4. Dans une lettre de 1857, Berlioz juge sévèrement Madame X… (le célèbre contralto Pauline Viardot) qui n’a jamais entendu les chefs-d’œuvre de Spontini et qui s’est éprise de « la lourde face emperruquée de ce tonneau de porc et de bière qu’on nomme Haendel ». Cette détestation sera constante : « Quand j’entends ou je lis certains morceaux de ce gros maître, je me contente de serrer fortement les dents, jusqu’à ce que rentré chez moi et seul je me dégonfle en l’accablant d’imprécations ». Toutefois, Pauline Viardot créera en 1859 la version d’Orphée et Eurydice révisée par Berlioz.
5. Berlioz témoignera longtemps de son admiration pour Meyerbeer : « Robert le Diable offre l’exemple le plus étonnant du pouvoir de l’instrumentation appliquée à la musique dramatique ; pouvoir que certains systèmes rétrécis ont voulu longtemps reléguer au quatrième rang, parmi les accessoires les plus matériels de l’art musical ; pouvoir récent, qui a acquis son plus complet développement entre les mains de M. Meyerbeer ; conquête de l’art moderne, que les Italiens eux-mêmes seront forcés de reconnaître pour étayer, comme ils pourront, leur misérable système qui tombe en ruine ». Les Huguenots le satisfont encore davantage « Parlez-moi de partition comme ça, c’est superbe ! Je voudrais bien voir Meyerbeer pour serrer la main qui a écrit de si belles choses ». Quelques critiques sont émises après la création du Prophète. Mais la création posthume de L’Africaine le verra on ne peut plus acerbe : « La banque Meyerbeer travaille comme un seul homme. Il a laissé des pensions à des écrivains chargés de le louer à tant par mois, à faire valoir sa musique », « Oui, j’ai vu la répétition générale de L’Africaine, mais je n’y suis pas retourné. J’ai lu la partition. Ce ne sont pas des ficelles qu’on y trouve, mais bien des câbles et des câbles tissus de paille et de chiffons », « Oh ! l’abominable non-sens, l’exécrable monceau de notes ! Voilà qui a coûté de l’argent ! Et une réclame qui a duré vingt ans… ».
6. Berlioz se moquait également de Chopin : « Il a été mourant toute sa vie ». Ce dernier n’appréciait guère Berlioz : « Berlioz compose en répandant l’encre de sa plume sur le manuscrit et en abandonnant la suite au hasard ». Stravinsky était finalement un grand classique puisqu’il repris cette même formule au sujet de Messiaen : « Tout ce dont vous avez besoin pour composer comme lui, c’est d’une grande bouteille d’encre ».

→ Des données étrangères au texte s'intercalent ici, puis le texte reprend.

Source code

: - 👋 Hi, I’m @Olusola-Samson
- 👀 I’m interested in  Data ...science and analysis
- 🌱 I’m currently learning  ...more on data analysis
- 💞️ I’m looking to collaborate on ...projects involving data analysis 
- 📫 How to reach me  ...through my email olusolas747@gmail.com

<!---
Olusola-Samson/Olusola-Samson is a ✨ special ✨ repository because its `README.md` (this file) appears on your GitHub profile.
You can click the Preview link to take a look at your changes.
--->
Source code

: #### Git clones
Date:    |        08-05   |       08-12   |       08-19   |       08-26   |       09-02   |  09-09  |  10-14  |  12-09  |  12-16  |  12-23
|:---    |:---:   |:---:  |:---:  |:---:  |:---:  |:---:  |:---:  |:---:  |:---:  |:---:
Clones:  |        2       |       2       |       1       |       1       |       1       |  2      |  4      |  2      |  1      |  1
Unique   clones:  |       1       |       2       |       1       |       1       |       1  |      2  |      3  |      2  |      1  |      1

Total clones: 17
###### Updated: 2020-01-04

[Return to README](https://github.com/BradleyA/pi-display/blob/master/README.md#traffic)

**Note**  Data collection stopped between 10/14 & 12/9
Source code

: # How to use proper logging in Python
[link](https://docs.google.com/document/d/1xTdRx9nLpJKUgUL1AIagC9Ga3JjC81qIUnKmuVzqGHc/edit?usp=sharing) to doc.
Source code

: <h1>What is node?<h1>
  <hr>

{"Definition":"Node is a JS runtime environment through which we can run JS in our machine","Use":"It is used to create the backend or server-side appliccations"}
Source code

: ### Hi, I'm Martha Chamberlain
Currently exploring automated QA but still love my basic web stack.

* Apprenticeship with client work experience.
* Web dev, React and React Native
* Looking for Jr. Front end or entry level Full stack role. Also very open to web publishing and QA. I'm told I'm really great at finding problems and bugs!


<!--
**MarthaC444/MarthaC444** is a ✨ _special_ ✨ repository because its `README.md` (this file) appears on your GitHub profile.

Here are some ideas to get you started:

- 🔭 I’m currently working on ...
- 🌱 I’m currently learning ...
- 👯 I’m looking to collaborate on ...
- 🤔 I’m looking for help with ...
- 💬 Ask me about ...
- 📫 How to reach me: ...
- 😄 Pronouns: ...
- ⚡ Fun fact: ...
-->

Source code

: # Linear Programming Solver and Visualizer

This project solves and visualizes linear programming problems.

7. Autres méchancetés de Stravinsky : « Comment se fait-il que chaque fois que j’entends un morceau de musique je n’aime pas, c’est toujours de Villa-Lobos ? » ou encore « Vivaldi n’a pas écrit 450 concertos mais 450 fois le même concerto».
8. Emmanuel Chabrier disait « Il y a deux espèces de musique, la bonne et la mauvaise. Et puis il y a la musique d’Ambroise Thomas ». Les productions de son Hamlet à l’Opéra-comique, l’Opéra National du Rhin, l’Opéra de Marseille, auThéâtre de la Monnaie ou, plus lointainement mais très symboliquement au Lyric Opera de Chicago (avec Sherrill Milnes excusez du peu), prouvent que, pour être drôle, la méchanceté peut aussi être particulièrement injuste.
9. Benjamin Britten n’est pas un tendre non plus « J’ai essayé de lire une partition de Brahms et j’ai eu tellement la nausée que j’ai dû l’écarter ».
10. Pour terminer, rendons hommage au sens de l’auto-dérision de Richard Strauss : « Je ne suis peut-être pas un compositeur de premier ordre, mais je suis un compositeur de première classe parmi les compositeurs de second ordre ».